Geographical data linkage and mapping are to a large extent dependent on the quality of the source data measured in terms of accuracy and precision. Although these two concepts are quite similar and even interchangeable in common language, there is a very distinct technical definition attached to each of them. Accuracy could be interpreted as the measure of the truthfulness of the data whereas precision concerns the exactitude with which the data has been collected and recorded. It is quite possible for a geographical reference to be accurate but imprecise or vice versa. Higher precision can normally be achieved by increasing the resolution or level of detail of the data capture and recording system, whereas accuracy is governed by a range of factors including measurement tools, survey methods, human error and environmental factors. Accuracy and precision apply both to locational and non-locational data but we are here particularly concerned with their relevance to locational data.
With reference to the figure below, we here consider four possible scenarios for geographical referencing of a house. We shall consider these both in relation to the specification of a street address and a grid reference. In the figure, the shaded house indicates the actual address of interest and the bracket indicates the address described by the geographical reference in each case. We shall consider an imaginary true address of “39 Acacia Avenue, Silhurst, SH15 6BP” whose 1m-resolution grid reference is 456003, 121725.
Situation (a) illustrates a geographical reference which is neither precise nor accurate. An example would be “Hawthorne Avenue, Silhurst” or the 1km-resolution grid reference 457,121. The street level description does not describe a single address and is incorrect, referring to another nearby street. The reference to a 1km x 1km grid square is of insufficient precision to identify any single address and also refers to the incorrect square.
Situation (b) illustrates a precise but inaccurate reference, for example “41 Acacia Avenue, Silhurst” or the 1m-resolution grid reference 456019,121727. The house number here provides a higher level of precision and the grid reference to a 1m x 1m grid square is of sufficient resolution to identify a single address. However, in this case these references refer to an adjacent property. Similar instances can occur in postcoded data where an incorrect but valid postcode is substituted in error for the true postcode, such as “B51 3NS”for BS1 3NS”. Both are equivalent precision but in this case the textual inaccuracy causes a valid postcode in Birmingham to be given instead of the intended postcode in Bristol.
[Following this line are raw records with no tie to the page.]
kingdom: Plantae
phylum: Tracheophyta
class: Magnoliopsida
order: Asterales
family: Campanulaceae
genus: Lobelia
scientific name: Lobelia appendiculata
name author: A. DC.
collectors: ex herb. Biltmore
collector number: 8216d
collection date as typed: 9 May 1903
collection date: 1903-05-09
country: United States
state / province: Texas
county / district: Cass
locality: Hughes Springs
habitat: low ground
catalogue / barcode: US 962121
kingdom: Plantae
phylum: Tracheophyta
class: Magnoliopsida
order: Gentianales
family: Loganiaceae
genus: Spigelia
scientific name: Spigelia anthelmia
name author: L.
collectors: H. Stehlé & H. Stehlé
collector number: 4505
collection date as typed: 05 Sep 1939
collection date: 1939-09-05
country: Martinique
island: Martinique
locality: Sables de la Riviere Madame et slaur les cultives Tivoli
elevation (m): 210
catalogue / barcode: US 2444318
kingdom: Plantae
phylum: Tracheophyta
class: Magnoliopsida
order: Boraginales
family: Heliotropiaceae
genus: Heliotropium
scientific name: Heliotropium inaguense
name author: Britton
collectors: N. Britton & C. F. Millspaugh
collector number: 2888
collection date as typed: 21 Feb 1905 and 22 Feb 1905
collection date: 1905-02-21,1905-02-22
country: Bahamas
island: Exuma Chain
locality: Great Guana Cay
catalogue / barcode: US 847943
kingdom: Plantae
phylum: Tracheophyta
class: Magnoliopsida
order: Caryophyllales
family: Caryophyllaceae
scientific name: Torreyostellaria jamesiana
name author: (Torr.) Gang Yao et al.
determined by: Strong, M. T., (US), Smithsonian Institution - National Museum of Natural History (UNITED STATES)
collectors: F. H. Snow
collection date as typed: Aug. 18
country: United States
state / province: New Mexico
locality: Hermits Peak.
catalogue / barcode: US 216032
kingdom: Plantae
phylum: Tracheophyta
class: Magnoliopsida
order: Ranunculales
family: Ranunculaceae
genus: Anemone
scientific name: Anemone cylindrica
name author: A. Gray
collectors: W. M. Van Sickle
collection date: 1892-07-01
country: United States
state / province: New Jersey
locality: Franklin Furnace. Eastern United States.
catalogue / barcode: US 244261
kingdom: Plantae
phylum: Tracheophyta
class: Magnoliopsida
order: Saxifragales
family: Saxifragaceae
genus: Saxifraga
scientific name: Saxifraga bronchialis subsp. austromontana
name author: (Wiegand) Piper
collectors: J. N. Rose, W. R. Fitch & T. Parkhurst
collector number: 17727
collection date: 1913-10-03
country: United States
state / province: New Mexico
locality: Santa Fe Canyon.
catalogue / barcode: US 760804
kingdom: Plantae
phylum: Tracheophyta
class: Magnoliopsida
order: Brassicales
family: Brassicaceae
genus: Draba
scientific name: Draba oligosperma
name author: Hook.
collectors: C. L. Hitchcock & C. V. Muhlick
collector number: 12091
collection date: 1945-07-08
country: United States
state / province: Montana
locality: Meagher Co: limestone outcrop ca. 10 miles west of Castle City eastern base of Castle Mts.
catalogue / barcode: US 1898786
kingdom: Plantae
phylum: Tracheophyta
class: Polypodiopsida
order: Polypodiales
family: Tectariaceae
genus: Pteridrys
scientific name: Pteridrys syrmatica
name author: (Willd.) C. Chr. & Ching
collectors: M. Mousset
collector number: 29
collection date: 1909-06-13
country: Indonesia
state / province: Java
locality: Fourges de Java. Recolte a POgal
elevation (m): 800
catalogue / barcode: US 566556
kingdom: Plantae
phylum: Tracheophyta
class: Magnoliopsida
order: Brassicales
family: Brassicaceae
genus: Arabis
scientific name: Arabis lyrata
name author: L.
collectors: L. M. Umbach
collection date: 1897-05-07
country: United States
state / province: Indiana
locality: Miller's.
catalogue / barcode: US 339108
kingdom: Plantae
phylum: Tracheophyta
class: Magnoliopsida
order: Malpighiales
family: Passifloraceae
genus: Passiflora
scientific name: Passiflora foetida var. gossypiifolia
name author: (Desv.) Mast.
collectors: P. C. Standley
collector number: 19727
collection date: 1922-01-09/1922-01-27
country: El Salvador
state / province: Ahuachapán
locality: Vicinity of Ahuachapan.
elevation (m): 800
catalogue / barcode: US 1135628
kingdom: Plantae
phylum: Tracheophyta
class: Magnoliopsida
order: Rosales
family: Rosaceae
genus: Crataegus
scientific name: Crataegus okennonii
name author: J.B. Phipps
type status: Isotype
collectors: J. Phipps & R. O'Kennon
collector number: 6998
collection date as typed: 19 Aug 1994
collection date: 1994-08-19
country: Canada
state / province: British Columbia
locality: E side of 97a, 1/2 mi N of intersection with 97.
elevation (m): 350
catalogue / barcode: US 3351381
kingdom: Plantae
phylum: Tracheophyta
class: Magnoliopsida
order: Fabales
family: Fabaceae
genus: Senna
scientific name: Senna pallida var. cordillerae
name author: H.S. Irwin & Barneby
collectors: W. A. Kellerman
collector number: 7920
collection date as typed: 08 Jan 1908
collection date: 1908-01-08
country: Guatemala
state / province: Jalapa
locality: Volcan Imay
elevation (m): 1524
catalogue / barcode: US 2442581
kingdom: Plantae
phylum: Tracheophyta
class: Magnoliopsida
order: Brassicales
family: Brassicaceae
Users must therefore take great care that apparent precision is not taken as an indicator of accuracy.
In example (c) the address reference “Acacia Avenue, Silhurst” is broadly correct but not sufficiently specific to identify a particular house. The same difficulty would occur if given the 100m-resolution grid reference 4560, 1217. This refers to the 100m x 100m grid square containing the correct house, but is a large area also likely to contain several other addresses. In data quality terms, these references are accurate but imprecise. These references may be sufficient to correctly match the supplied address to other datasets providing the required level of geographical precision is not high. For example, these would in most cases be sufficient to allocate the address to the correct local authority district, but insufficient to determine whether it stood within 100m of a high tension electricity supply line.
In the final instance (d), the full address "39 Acacia Avenue, Silhurst, SH15 6BP" and grid reference 456003, 121725 are supplied. These are both accurate and precise for the purposes of identifying the house in question.
It is important to recognize that what constitutes a sufficient level of precision will vary according to the application. If 39 Acacia Avenue is a single dwelling house occupied by one household, it provides a precise residential location for members of that household. If, however, the property were subdivided into flats, each occupied by a different household, then the address "39 Acacia Avenue" will be insufficient for some purposes and further information such as "Flat B, 39 Acacia Avenue" may be required. This type of subdivision is important when matching addresses between lists but does not usually result in addresses which have separate grid references. Address matching is a well-recognized data linkage problem in the domain of censuses and surveys and can contribute significantly to under-enumeration. Social science researchers should always assess the accuracy and precision of their geographical datasets in relation to their intended use.